5 Jun 2020 • on conferences

MLSS2020 Causality Lectures - a brief summary

The first week of the virtual Machine Learning Summer School in Tübingen is over and it is time to take a brief look back at the lessons learned and the experience made during this time. In the following I will briefly some of the insights I made during the first week.

Causality and Causal Inference lectures

The Causality lectures were held by Bernhard Schölkopf and Stefan Bauer. As a heads up, I am most definitely not an expert in this field and I am solely summarizing the most interesting points according to my personal opinion :).

Causality I

The first lecture by Prof. B. Schölkopf was a more general introduction to causality, the required terms needed to understand the literature, how to infer causal structure in smaller scale experiments with stochastic or deterministic relationships between observations and finally the implications of causality to semi-supervised learning.

Here I found the work on deriving causality for deterministic cases of particular interest (see this paper). In this work, the authors use an assumption termed the independence of input and mechanism to derive a causal inference rule which does not require any assumptions on noise. The assumption states, that $ p(C) $ (the probability distribution of the cause) and $p(E|C)$ (the probability distribution of the effect conditional on the cause) should be independent.
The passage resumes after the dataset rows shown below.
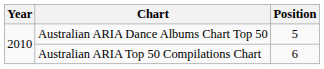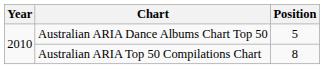Australian ARIA Top 50 Compilations Chart | Position: 6 -> 8
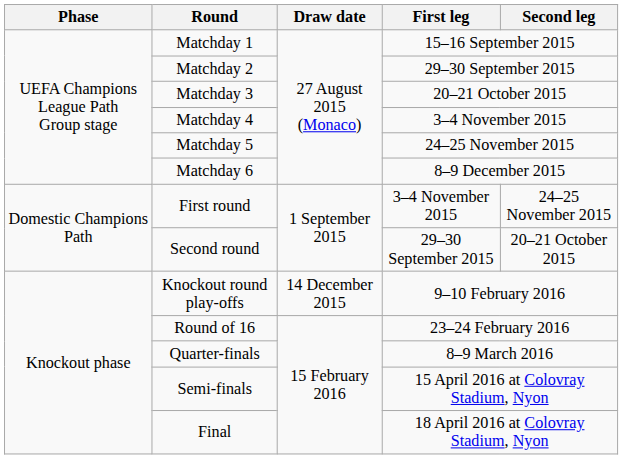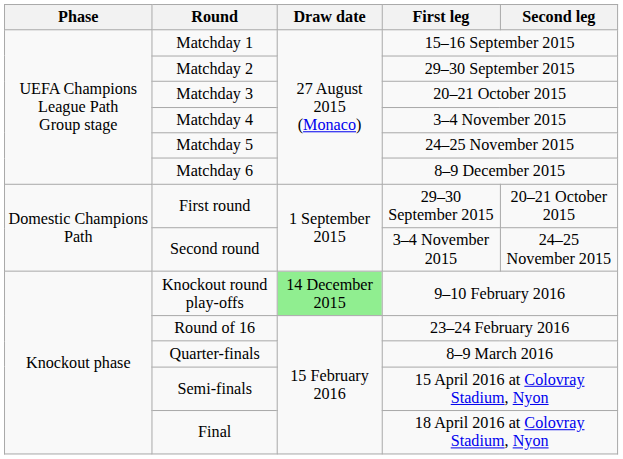First round | First leg: 3–4 November 2015 -> 29–30 September 2015
First round | Second leg: 24–25 November 2015 -> 20–21 October 2015
Second round | First leg: 29–30 September 2015 -> 3–4 November 2015
Second round | Second leg: 20–21 October 2015 -> 24–25 November 2015
Knockout round play-offs | Draw date: no background -> lightgreen background
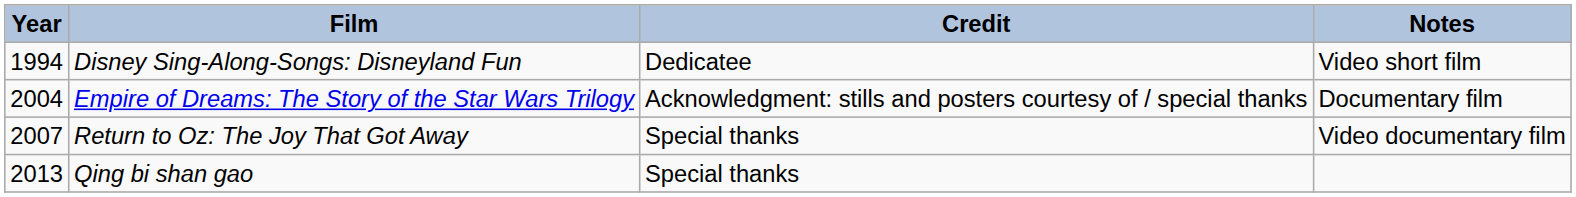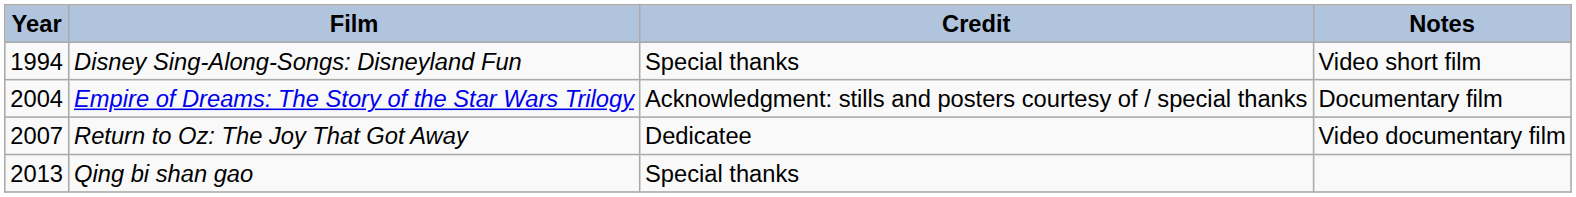Disney Sing-Along-Songs: Disneyland Fun | Credit: Dedicatee -> Special thanks
Return to Oz: The Joy That Got Away | Credit: Special thanks -> Dedicatee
This implies, that the distribution of the effect would then in some way be dependent on the function $f$ mapping from cause to effect and thus $Cov(log f’, p_C) = 0$ (encoding the independence assumption) and $Cov(log f^{-1’}, p_E) > 0$ (encoding the dependence between the function mapping from cause to effect and the distribution of the effect). This leads to the inference rule that $X \rightarrow Y$ if $\int \log | f’(x) | p(x) dx \leq \int \log | f^{-1}(y)| p(y) dy $. This can also be computed using empirical estimators for the slope of the function mapping between X and Y.

Finally, B. Schölkopf presented implications of causality in the domain of semi-supervised learning. In particular, if independence of input and mechanism is true, he shows that semi-supervised learning can theoretically not benefit learning in the causal direction. In other words when a model is trying to infer effect from cause (thus $p(E|C)$), additional data from the cause distribution $p(C)$ will not help the model learn due to $ p(C) $ being independent of $ p(E|C) $. In contrast, if learning is in the anti-causal direction, semi-supervised learning can be beneficial.

Causality II

The second talk by Stefan Bauer focused on how to infer Structural Causal Models and how causality can be integrated with Deep Learning approaches.

In the first part of his talk, Stefan showed bridges between causal inference and non-linear ICA and further shows that there will always be both a causal as well as anti-causal linear model if additive Gaussian noise is assumed. Afterwards, Stefan talks about time series models and how ODEs are perfect models for causal structure in the presence of time.

In the second half, the topic switches to describing a causal perspective on representation learning. Here the bridges between disentangles representations and causality become evident. This is due to the assumption, that a change in distribution of the data would arise from a sparse change in causal conditionals or causal mechanisms, thus leading to similar properties as desired in disentangled representations. Nevertheless, recent research shows that disentangled representations cannot be learned in a completely unsupervised way (see Locatello et al, ICML 2019), also leading to potential issues with the discovery of causal mechanisms. There is some hope though, as few labels seem to help with determining correct disentangled representations (see Locatello et al., ICML 2020).

Finally, Stefan talks about some exciting work on encoding causal structure into machine learning architectures. Here a decoder is designed to resemble the structure of a general Structural Causal Model and trained to match the observations of the training data. These Structural Causal Autoencoders (see Leeb et al., under review NeurIPS 2020) were shown to yield good performance in learning representations for generating images and transferring between similar tasks.

All in all some very exciting directions. I am looking forward to seeing the future development of Causality and Machine Learning.